**Request:**
Find every line in the records below that contains the word "animal", and copy each such line.

**Task input:**

┄┄┄┄┄┄

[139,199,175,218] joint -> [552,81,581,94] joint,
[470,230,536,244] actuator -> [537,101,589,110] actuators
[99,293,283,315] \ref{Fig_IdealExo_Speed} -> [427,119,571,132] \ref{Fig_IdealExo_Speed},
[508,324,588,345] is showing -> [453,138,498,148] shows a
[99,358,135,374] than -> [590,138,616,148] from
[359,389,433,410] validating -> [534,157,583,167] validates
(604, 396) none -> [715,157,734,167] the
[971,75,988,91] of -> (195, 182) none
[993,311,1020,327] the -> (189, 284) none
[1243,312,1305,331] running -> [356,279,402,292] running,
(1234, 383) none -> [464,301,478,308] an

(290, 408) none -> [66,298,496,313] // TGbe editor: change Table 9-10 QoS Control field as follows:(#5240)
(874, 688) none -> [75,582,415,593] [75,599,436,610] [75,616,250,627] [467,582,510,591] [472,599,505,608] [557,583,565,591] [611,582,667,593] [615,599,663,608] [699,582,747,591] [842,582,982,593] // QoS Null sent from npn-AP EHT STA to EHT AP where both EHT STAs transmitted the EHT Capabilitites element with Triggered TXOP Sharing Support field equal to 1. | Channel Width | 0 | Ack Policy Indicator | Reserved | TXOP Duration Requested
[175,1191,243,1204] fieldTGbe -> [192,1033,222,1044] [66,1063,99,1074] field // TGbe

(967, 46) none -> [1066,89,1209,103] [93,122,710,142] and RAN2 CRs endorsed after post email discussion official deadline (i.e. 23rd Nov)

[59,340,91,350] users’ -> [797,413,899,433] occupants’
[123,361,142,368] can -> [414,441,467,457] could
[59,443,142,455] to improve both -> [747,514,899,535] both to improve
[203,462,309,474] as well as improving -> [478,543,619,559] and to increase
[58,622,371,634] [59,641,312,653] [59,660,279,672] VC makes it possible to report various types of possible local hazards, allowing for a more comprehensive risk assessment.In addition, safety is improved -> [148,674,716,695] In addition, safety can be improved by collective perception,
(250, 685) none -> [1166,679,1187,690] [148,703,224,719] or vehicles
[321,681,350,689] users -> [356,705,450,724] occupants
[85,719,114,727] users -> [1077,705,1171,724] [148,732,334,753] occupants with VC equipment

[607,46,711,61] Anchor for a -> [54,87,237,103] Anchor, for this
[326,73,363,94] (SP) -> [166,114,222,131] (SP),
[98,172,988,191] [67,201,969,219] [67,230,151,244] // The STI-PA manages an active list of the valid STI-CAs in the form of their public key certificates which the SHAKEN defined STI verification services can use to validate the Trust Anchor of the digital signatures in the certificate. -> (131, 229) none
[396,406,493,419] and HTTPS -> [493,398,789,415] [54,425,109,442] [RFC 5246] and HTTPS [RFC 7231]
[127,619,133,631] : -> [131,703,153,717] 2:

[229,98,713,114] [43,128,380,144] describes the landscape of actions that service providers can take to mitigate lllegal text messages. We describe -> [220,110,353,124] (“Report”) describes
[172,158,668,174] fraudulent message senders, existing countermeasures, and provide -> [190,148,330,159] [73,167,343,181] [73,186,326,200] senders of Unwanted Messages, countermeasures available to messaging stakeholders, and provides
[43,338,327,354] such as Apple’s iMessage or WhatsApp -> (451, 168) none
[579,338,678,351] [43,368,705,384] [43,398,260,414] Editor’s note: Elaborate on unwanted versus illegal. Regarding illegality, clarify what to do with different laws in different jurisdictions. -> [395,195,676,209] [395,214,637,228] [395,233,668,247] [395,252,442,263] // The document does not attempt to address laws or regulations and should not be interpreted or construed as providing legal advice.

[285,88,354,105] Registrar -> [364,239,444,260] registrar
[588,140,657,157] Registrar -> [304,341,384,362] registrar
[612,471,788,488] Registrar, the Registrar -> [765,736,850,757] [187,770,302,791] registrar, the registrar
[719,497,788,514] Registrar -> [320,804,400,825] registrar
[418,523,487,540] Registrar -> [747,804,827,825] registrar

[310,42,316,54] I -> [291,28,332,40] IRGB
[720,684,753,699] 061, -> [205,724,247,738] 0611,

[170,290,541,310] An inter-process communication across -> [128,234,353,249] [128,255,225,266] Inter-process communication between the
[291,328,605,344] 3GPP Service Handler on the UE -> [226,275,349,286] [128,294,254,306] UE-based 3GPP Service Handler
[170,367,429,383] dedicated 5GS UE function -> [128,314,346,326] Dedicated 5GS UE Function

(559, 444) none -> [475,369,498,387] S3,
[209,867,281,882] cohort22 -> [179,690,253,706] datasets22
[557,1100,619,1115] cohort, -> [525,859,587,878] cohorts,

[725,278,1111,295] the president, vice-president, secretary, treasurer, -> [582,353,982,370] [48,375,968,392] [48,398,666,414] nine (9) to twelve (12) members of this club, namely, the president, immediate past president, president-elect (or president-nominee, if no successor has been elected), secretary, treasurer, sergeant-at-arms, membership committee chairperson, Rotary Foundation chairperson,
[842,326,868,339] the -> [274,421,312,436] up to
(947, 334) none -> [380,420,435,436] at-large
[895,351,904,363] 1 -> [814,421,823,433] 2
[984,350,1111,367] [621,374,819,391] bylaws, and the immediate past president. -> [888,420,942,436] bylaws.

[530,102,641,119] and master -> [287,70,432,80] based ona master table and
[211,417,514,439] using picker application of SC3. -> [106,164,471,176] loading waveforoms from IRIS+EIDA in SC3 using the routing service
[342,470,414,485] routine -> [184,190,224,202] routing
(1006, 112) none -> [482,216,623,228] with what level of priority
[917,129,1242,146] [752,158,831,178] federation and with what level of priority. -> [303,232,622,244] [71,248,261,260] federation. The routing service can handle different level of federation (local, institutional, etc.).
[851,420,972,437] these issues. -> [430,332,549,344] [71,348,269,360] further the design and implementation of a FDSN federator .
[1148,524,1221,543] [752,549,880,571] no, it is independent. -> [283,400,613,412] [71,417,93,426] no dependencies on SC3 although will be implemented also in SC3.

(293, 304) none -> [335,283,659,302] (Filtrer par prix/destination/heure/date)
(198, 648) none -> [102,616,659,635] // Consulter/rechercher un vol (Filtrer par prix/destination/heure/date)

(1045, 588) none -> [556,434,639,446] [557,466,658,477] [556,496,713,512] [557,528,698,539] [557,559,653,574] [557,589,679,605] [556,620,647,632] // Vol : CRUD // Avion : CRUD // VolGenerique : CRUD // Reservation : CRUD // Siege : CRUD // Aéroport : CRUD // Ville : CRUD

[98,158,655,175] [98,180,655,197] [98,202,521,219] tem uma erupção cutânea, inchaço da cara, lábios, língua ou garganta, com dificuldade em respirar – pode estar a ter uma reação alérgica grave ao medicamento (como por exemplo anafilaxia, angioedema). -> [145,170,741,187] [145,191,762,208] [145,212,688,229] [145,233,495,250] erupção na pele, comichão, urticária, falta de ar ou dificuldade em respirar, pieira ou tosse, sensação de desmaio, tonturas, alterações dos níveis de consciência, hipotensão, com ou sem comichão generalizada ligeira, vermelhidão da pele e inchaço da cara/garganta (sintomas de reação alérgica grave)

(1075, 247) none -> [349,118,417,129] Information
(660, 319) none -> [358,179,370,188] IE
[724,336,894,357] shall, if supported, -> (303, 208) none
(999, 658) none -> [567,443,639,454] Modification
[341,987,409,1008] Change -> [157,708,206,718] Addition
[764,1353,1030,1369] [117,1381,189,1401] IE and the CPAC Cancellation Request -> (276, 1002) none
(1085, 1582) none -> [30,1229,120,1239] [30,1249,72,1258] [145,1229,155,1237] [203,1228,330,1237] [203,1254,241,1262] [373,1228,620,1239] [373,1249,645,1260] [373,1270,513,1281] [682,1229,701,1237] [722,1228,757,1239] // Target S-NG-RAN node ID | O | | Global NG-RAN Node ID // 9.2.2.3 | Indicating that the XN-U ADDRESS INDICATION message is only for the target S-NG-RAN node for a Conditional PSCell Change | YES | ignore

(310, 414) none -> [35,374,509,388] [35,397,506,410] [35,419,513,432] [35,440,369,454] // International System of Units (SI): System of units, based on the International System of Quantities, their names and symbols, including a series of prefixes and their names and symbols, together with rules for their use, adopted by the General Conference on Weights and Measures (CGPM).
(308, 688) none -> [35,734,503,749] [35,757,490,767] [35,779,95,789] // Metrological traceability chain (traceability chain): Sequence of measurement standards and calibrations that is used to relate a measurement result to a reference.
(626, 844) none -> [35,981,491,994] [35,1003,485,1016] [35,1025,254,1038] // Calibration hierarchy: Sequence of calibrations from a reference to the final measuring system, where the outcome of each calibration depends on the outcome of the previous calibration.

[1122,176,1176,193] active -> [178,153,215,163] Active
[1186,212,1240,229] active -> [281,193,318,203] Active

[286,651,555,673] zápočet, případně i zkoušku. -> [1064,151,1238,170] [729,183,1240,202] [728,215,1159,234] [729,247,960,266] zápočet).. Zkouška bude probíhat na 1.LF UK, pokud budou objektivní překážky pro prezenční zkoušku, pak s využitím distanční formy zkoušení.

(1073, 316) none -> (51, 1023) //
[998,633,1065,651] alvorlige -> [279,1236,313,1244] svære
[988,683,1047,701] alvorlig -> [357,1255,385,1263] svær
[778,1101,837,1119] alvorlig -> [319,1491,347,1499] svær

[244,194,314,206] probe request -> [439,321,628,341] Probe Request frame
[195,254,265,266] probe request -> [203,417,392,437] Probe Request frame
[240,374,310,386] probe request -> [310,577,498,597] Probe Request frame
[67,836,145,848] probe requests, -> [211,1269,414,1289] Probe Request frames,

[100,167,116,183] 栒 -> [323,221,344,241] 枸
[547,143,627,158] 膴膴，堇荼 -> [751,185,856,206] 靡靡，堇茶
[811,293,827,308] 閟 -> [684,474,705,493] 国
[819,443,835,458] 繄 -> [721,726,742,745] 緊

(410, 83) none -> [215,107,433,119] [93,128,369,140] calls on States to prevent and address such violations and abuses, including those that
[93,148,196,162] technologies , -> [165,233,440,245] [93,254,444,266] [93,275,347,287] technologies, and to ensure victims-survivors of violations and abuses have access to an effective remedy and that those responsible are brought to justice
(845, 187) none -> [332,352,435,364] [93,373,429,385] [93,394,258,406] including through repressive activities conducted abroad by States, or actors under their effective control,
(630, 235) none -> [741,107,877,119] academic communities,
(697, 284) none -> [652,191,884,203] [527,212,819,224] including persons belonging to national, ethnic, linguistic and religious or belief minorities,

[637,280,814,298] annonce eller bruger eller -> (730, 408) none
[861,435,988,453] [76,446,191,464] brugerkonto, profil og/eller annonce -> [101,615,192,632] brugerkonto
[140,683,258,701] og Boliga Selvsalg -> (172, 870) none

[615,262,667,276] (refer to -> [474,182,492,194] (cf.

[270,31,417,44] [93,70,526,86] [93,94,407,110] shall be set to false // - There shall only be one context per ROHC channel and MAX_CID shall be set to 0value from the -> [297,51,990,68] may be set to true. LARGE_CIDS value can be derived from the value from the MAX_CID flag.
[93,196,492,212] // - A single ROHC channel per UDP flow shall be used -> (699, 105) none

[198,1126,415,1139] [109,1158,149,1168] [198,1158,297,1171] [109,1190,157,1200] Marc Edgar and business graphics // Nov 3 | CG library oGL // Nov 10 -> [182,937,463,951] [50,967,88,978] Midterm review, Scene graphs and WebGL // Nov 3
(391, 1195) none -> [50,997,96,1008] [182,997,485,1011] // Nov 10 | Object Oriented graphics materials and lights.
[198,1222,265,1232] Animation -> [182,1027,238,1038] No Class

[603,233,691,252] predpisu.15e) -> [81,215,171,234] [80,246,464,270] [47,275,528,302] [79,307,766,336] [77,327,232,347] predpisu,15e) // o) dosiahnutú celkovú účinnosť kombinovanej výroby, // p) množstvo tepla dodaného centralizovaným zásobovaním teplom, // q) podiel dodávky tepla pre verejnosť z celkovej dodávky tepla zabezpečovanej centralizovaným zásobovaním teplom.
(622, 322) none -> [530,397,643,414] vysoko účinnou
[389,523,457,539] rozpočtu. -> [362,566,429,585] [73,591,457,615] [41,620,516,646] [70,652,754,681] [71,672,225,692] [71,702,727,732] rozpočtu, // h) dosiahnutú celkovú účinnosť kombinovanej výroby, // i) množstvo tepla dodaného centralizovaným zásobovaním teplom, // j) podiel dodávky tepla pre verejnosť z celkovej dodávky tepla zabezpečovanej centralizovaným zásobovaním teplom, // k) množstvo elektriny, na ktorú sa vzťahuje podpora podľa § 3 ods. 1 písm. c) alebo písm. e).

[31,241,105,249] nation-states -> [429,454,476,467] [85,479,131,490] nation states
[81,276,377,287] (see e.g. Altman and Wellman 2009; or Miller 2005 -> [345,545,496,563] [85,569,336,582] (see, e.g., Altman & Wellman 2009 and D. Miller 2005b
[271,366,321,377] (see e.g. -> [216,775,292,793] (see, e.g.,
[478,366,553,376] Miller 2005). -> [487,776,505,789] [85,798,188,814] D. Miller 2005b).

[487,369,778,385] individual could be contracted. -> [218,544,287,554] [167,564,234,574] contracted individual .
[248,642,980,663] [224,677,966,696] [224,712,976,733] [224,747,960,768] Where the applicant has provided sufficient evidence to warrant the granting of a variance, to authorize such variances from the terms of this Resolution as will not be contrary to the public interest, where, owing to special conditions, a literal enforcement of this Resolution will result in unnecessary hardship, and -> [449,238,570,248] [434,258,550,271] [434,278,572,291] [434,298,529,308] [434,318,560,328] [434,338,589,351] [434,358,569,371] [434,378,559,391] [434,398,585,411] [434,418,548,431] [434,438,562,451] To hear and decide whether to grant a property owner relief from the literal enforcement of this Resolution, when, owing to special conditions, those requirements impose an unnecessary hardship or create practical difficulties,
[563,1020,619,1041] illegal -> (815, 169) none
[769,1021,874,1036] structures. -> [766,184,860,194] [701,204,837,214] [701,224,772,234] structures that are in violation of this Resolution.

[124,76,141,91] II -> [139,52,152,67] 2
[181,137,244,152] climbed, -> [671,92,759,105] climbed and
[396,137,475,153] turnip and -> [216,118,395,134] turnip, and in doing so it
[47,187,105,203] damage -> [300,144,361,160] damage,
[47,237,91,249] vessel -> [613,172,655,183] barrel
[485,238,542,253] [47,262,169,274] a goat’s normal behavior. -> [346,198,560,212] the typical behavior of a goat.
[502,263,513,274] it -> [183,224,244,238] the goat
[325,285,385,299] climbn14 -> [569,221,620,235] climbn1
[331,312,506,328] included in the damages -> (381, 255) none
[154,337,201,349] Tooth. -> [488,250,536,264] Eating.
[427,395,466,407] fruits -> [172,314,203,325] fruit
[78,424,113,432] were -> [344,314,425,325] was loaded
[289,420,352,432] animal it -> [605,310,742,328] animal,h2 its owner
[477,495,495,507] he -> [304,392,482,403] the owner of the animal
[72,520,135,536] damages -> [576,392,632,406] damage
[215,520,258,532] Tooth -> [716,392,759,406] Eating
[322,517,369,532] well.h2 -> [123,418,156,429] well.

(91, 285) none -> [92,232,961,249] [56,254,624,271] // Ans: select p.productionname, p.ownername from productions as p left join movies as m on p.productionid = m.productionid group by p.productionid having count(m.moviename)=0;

┄┄┄┄┄┄

**Completed task:**
[289,420,352,432] animal it -> [605,310,742,328] animal,h2 its owner
[477,495,495,507] he -> [304,392,482,403] the owner of the animal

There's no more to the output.